Domestic team information
- 1921: Scotland
- Source: CricketArchive, 31 December 2007

= William Cockburn (banker) =

Scottish banker and cricketer (1891–1957)

Sir William Robert Marshall Cockburn (26 April 1891 – 1 September 1957) was a Scottish banker who spent most of his career with the Chartered Bank of India, Australia and China. He became the bank's managing director from 1940 to 1955.

Cockburn also had a brief career as a cricketer. He played once for the Scotland national cricket team in 1921.

== Early life ==
Cockburn was born on 26 April 1891 in Paisley, where his father George Cockburn was a schoolmaster. He was educated at Paisley Grammar School and at the Glasgow High School.
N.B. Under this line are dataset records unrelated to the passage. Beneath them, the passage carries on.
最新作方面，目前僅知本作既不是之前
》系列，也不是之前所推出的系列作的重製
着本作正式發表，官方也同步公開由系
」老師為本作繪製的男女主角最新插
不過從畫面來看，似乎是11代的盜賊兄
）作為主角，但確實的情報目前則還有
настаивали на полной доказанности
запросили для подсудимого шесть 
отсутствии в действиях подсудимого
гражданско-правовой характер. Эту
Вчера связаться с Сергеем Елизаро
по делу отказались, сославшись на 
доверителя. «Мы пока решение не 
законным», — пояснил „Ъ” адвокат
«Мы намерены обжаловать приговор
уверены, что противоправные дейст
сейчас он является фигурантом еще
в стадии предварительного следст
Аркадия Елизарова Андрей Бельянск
In 1908, aged 16, he became an apprentice at the Union Bank of Scotland, before joining the Chartered Bank in 1911.

== Career ==
Cockburn's career with the bank took him overseas, firstly as a cadet in the banks branches on the coast of China.

He then held various posts across Southeast Asia and the East Asia, serving with the bank in Indo-China, Malaya, Japan and China. In 1934 he became manager of the bank's branch in Shanghai.
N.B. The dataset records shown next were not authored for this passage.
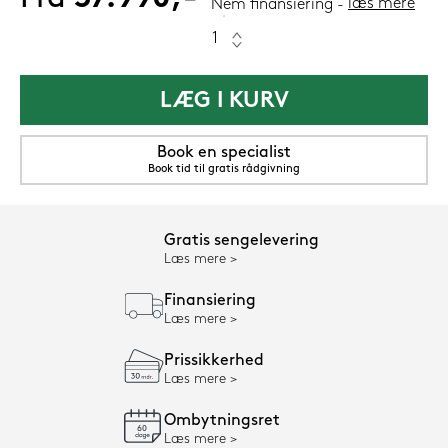
læs mere
Nem finansiering
LÆG I KURV
Book en specialist
Book tid til gratis rådgivning
Gratis sengelevering
Læs mere
Finansiering
Læs mere
Prissikkerhed
Læs mere
Ombytningsret
Læs mere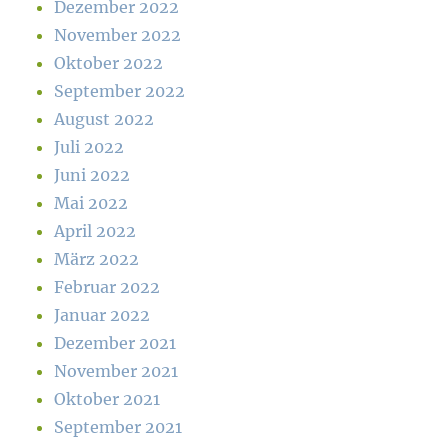
Dezember 2022
November 2022
Oktober 2022
September 2022
August 2022
Juli 2022
Juni 2022
Mai 2022
April 2022
März 2022
Februar 2022
Januar 2022
Dezember 2021
November 2021
Oktober 2021
September 2021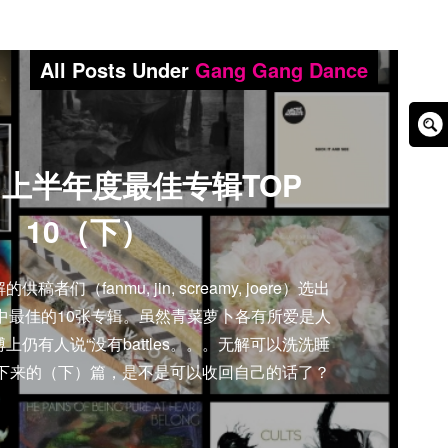
All Posts Under
Gang Gang Dance
Sear
Box
1上半年度最佳专辑TOP
10（下）
们（fanmu, jin, screamy, joere）选出
心中最佳的10张专辑。虽然青菜萝卜各有所爱是人
仍有人说“没有battles。。。无解可以洗洗睡
接下来的（下）篇，是不是可以收回自己的话了？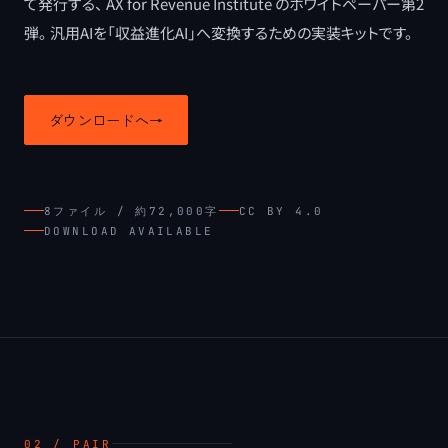
て発行する、 AX for Revenue Institute のホワイトペーパー第2
弾。 汎用AIを「収益進化AI」へ変換するための実装キットです。
ダウンロードへ
→
8ファイル / 約72,000字
CC BY 4.0
DOWNLOAD AVAILABLE
02 / PAIR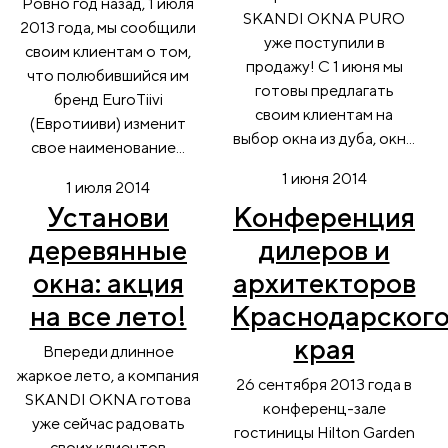
Ровно год назад, 1 июля
SKANDI OKNA PURO
2013 года, мы сообщили
уже поступили в
своим клиентам о том,
продажу! С 1 июня мы
что полюбившийся им
готовы предлагать
бренд EuroTiivi
своим клиентам на
(Евротииви) изменит
выбор окна из дуба, окн...
свое наименование...
1 июня 2014
1 июля 2014
Установи
Конференция
деревянные
дилеров и
окна: акция
архитекторов
на все лето!
Краснодарског
края
Впереди длинное
жаркое лето, а компания
26 сентября 2013 года в
SKANDI OKNA готова
конференц-зале
уже сейчас радовать
гостиницы Hilton Garden
своих клиентов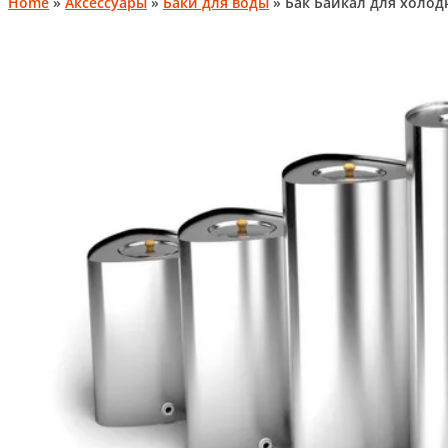
Home
»
Аксессуары
»
Баки для воды
» Бак Байкал для холод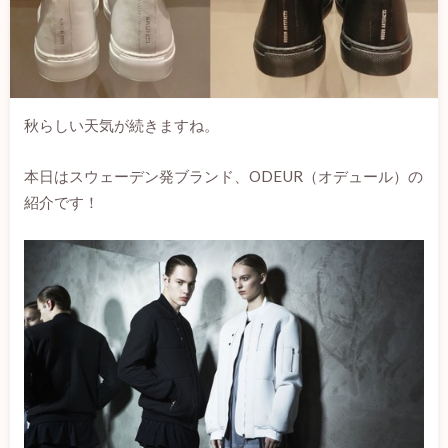
秋らしい天気が続きますね。
本日はスウェーデン発ブランド、ODEUR（オデュール）の
紹介です！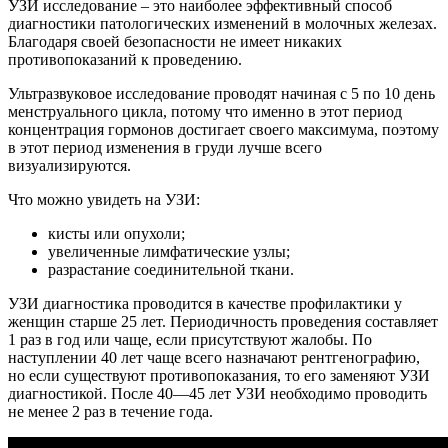
УЗИ исследование – это наиболее эффективный способ
диагностики патологических изменений в молочных железах.
Благодаря своей безопасности не имеет никаких
противопоказаний к проведению.
Ультразвуковое исследование проводят начиная с 5 по 10 день
менструального цикла, потому что именно в этот период
концентрация гормонов достигает своего максимума, поэтому
в этот период изменения в груди лучше всего
визуализируются.
Что можно увидеть на УЗИ:
кисты или опухоли;
увеличенные лимфатические узлы;
разрастание соединительной ткани.
УЗИ диагностика проводится в качестве профилактики у
женщин старше 25 лет. Периодичность проведения составляет
1 раз в год или чаще, если присутствуют жалобы. По
наступлении 40 лет чаще всего назначают рентгенографию,
но если существуют противопоказания, то его заменяют УЗИ
диагностикой. После 40—45 лет УЗИ необходимо проводить
не менее 2 раз в течение года.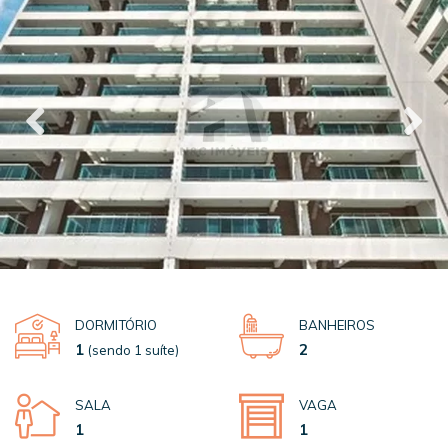
DORMITÓRIO
BANHEIROS
1
2
(sendo 1 suíte)
SALA
VAGA
1
1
He returned to the United Kingdom in 1936 or 1937, when he became assistant general manager of the Chartered Bank. He was promoted in 1940 to become chief general manager, and held that post for until 1955, when he retired to become a director of the bank.

The 15 years of Cockburn's tenure as general manager included both World War II and the subsequent reconstruction of the Far East. In a few months at the end of 1941 and early 1942, two thirds of bank's eastern branches fell to the Japanese conquest of Asia, and were sequestrated.

Cockburn was recognised as an expert on the economies of Asia, especially of China. He served as Chairman of the Eastern Exchange Banks Association and the British Overseas Banks Association, as vice-president of the British Bankers' Association and as president of the Manchester and District Institute of Bankers.

Cockburn was knighted in the 1955 New Year Honours list.
The title was conferred 18 March 1955.

== Cricket ==
Cockburn played three times for the Federated Malay States against the Straits Settlements between 1919 and 1921, before playing his only match for Scotland, a first-class match against Ireland in August 1921. He died in Winchester on 1 September 1957.

== Death ==
Cockburn, who lived at Twyford in Hampshire, had a succession of serious illnesses in the last 20 years of his life.
He died aged 66 on 1 September 1957,
and was survived by his wife and a daughter.
His funeral was held at St Johns crematorium in Woking.